In Chapter 1, we introduce the problem of generalization in machine learning, and briefly overview some of the approaches---both recent and classical---that have been taken to understand it.
Chapter 2 introduces a novel analyses of deep neural networks with positive homogeneous activation functions. We develop a method to provably sparsify and quantize the parameters of a model by sampling paths through the network. This directly leads to a covering of this class of neural networks, whose size grows with a measure of complexity we call the "path norm". Using standard techniques, we can derive new worst-case generalization bounds that improve on previous results appearing in the literature.
In Chapter 3, we take a critical look at the worst-case approach to understanding generalization. To do this, we develop a methodology to compute the full distribution of test errors for interpolating linear classifiers on real-world datasets, and compare this distribution to the performance of the worst-case classifier on the same tasks. We consistently find that, while truly poor, worst-case classifiers indeed exist for these tasks, they are exceedingly rare---so much so that we expect to essentially never encounter them in practice.

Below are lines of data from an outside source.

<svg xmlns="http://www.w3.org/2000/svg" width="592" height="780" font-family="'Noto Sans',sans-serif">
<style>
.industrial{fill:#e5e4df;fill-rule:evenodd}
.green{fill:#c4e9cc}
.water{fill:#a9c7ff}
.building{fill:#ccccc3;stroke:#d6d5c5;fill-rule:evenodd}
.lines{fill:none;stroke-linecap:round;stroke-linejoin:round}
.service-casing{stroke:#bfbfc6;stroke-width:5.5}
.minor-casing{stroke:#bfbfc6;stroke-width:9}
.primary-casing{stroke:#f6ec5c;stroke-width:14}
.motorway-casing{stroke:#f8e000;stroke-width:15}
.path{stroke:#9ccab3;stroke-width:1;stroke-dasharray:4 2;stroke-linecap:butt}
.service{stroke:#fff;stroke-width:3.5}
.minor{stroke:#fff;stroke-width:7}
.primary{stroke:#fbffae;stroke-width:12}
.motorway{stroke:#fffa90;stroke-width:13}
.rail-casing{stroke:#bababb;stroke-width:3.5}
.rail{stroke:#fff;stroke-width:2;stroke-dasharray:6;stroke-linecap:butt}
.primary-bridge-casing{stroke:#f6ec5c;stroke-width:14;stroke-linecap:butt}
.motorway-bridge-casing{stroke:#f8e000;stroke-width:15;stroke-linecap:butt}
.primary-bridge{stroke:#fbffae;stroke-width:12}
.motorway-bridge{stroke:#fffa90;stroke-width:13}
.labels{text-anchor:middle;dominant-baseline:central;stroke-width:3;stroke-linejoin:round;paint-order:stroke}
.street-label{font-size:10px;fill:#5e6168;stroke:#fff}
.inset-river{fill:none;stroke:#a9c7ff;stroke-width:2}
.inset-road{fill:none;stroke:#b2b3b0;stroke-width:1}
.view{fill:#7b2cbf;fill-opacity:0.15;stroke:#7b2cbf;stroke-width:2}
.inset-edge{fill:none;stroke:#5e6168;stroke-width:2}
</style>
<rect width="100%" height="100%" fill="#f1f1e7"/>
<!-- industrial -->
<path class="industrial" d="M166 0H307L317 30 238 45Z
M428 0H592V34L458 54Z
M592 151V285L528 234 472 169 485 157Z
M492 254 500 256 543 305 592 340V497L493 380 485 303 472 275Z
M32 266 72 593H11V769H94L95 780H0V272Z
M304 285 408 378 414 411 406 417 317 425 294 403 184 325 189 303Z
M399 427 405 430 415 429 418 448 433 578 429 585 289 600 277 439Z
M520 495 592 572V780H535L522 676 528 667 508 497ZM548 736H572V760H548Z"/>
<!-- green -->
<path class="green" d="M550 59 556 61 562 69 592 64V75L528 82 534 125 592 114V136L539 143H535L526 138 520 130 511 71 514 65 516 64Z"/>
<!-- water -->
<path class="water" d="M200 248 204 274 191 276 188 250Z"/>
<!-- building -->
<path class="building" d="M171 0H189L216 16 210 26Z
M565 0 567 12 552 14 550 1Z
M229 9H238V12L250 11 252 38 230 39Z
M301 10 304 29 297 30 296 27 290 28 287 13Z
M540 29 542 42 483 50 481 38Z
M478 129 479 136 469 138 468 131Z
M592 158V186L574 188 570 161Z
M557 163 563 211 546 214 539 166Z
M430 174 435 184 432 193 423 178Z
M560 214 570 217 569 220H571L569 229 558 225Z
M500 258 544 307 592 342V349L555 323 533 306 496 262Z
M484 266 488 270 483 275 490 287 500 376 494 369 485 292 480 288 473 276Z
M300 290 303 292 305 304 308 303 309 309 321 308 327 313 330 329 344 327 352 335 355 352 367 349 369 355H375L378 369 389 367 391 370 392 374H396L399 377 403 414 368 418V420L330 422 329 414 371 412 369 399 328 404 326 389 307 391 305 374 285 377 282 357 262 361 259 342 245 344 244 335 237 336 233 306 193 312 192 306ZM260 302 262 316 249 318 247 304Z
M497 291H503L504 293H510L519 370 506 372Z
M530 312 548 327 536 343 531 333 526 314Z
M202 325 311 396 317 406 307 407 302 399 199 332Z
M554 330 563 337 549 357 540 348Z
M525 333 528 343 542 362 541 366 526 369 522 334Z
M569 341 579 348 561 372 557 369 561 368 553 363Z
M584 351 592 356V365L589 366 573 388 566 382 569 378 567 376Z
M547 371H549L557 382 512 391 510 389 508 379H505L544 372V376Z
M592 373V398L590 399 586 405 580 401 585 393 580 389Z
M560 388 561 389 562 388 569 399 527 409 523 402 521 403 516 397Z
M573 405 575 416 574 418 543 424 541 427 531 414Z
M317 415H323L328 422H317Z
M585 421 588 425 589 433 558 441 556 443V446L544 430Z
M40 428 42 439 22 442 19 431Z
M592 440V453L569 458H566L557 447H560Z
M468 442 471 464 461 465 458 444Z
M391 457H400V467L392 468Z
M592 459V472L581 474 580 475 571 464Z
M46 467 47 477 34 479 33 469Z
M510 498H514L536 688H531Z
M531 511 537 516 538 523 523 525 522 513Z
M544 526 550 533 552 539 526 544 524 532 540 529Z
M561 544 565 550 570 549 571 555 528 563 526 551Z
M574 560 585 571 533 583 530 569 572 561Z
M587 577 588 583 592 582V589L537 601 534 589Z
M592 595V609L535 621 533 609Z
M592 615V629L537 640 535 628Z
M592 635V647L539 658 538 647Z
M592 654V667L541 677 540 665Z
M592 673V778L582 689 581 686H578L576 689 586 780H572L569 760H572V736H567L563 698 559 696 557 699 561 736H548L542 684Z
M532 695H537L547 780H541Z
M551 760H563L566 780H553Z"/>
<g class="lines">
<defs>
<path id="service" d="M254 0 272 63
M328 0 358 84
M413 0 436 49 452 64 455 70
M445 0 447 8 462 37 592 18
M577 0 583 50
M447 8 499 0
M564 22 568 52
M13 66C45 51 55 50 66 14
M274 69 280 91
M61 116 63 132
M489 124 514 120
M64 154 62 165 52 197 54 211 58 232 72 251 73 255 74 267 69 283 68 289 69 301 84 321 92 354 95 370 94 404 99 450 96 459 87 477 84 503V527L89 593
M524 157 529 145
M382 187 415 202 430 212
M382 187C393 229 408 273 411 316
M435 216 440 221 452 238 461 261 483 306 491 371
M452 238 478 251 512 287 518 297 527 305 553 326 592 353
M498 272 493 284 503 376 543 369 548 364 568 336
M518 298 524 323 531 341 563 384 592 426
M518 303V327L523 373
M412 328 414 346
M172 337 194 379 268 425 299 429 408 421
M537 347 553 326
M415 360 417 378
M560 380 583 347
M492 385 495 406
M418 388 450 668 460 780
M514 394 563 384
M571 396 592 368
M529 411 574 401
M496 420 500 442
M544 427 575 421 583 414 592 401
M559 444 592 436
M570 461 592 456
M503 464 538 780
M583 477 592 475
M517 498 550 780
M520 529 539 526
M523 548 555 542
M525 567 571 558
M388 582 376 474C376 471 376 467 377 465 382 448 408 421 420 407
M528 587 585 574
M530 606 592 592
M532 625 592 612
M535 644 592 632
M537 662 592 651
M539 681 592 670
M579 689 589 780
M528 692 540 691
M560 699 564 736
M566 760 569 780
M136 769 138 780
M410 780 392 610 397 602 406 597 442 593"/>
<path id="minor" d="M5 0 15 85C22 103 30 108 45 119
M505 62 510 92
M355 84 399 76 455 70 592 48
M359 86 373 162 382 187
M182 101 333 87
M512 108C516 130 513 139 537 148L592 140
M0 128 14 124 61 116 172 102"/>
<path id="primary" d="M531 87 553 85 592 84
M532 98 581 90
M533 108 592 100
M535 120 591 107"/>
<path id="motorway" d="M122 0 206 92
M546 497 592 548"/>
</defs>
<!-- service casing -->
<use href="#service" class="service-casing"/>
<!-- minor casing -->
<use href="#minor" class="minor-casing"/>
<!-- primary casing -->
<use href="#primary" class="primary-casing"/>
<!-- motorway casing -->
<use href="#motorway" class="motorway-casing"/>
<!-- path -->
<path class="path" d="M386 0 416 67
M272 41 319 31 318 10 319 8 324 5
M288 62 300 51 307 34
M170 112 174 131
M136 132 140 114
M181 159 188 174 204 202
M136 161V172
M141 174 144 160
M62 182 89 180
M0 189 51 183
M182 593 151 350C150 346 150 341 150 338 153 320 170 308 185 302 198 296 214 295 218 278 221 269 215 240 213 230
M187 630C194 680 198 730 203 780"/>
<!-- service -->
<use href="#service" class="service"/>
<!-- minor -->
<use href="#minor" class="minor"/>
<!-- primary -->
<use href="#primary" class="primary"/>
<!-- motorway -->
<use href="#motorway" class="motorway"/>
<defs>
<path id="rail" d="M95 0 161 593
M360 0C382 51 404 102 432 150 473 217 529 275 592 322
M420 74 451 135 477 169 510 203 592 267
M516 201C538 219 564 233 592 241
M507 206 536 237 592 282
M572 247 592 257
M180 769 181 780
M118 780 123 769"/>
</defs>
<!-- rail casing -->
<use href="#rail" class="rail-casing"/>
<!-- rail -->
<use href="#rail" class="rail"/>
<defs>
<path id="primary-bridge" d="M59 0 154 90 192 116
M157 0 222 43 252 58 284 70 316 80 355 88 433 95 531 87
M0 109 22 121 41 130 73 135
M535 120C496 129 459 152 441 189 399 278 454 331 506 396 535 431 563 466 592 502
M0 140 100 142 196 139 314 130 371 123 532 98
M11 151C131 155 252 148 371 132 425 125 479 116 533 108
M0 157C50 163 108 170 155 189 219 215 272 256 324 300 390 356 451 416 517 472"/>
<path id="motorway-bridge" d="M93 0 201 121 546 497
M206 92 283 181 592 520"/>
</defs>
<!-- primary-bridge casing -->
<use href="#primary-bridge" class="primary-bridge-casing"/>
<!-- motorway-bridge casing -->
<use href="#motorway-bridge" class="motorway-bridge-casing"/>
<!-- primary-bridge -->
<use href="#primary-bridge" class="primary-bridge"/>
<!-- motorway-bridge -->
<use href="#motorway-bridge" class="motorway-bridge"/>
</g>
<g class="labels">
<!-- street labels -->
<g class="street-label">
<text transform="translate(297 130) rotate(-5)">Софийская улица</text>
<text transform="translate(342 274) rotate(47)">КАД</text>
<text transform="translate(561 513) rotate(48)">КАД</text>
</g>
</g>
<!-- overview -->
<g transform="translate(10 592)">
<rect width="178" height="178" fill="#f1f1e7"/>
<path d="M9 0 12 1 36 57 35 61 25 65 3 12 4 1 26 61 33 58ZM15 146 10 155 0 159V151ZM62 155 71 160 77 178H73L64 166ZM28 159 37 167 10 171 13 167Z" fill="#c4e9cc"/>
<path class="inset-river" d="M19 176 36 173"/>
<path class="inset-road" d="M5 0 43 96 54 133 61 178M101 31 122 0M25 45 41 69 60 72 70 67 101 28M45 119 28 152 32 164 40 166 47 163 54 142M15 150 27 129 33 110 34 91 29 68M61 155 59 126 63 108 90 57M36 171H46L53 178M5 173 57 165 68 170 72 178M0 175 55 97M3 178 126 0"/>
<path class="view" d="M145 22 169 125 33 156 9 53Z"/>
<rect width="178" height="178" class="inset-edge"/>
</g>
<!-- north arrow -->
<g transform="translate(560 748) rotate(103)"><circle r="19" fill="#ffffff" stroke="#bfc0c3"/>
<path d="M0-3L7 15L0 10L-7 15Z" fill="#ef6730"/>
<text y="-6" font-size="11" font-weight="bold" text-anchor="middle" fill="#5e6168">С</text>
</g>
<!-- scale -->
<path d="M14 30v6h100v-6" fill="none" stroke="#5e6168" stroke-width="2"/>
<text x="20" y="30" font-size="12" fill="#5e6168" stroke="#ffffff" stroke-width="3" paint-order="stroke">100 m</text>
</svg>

Moreover, we observe that as models become larger, test errors undergo a concentration around a critical threshold, with almost all classifiers achieving nearly the same error rate. These results suggest that the worst-case approach to generalization is unlikely to describe practical performance of large, over-parameterized models, and that new approaches are needed.
In light of our findings in Chapter 3, in Chapter 4 we ask a complementary question: if modern machine learning systems perform nowhere near the worst-case, how close might their performance be to the best-case? For an arbitrary classification task, we can quantify the best possible error attainable by any model with the Bayes error rate, though it is generally intractable to estimate for realistic datasets. To address this intractibility, we first prove that the Bayes error rate is invariant under invertible transformation of the input features. We then use normalizing flows to estimate an invertible map between the target data distribution and a simple base distribution, for which the Bayes error can be easily computed. We then evaluate a variety of state-of-the-art architectures against this estimated Bayes error rate, and find that in some (but not all) cases, these models achieve very close to optimal error rates.
In Chapter 5, we investigate average-case generalization via ensembling---a popular method wherein the predictions of multiple models are aggregated into a single, often more powerful predictor. In classical settings, the effectiveness of ensembling is well-understood; however, for ensembles comprised of deep neural networks, the benefits of this method are surprisingly inconsistent. To understand why, we first prove a new set of results relating the ensemble improvement rate (a measure of how much ensembling decreases error relative to the average error rate of a single model) to the ratio of model disagreement to the average error rate. This results in new oracle bounds on the error rate of ensemble classifiers, significantly improving on prior results in the literature. We then investigate ensembling experimentally and find, most notably, a distinct and consistent transition in the rate of ensemble improvement (and the disagreement-error ratio) occuring at the interpolation threshold---the point at which individual classifiers achieve exactly zero training error. Our findings suggest that ensembling is significantly less effective in the modern, over-parameterized regime than it is in more classical settings.
Finally, in Chapter 6 we conclude with some reflections on the state of the field, and outlook for how it might advance in the coming years.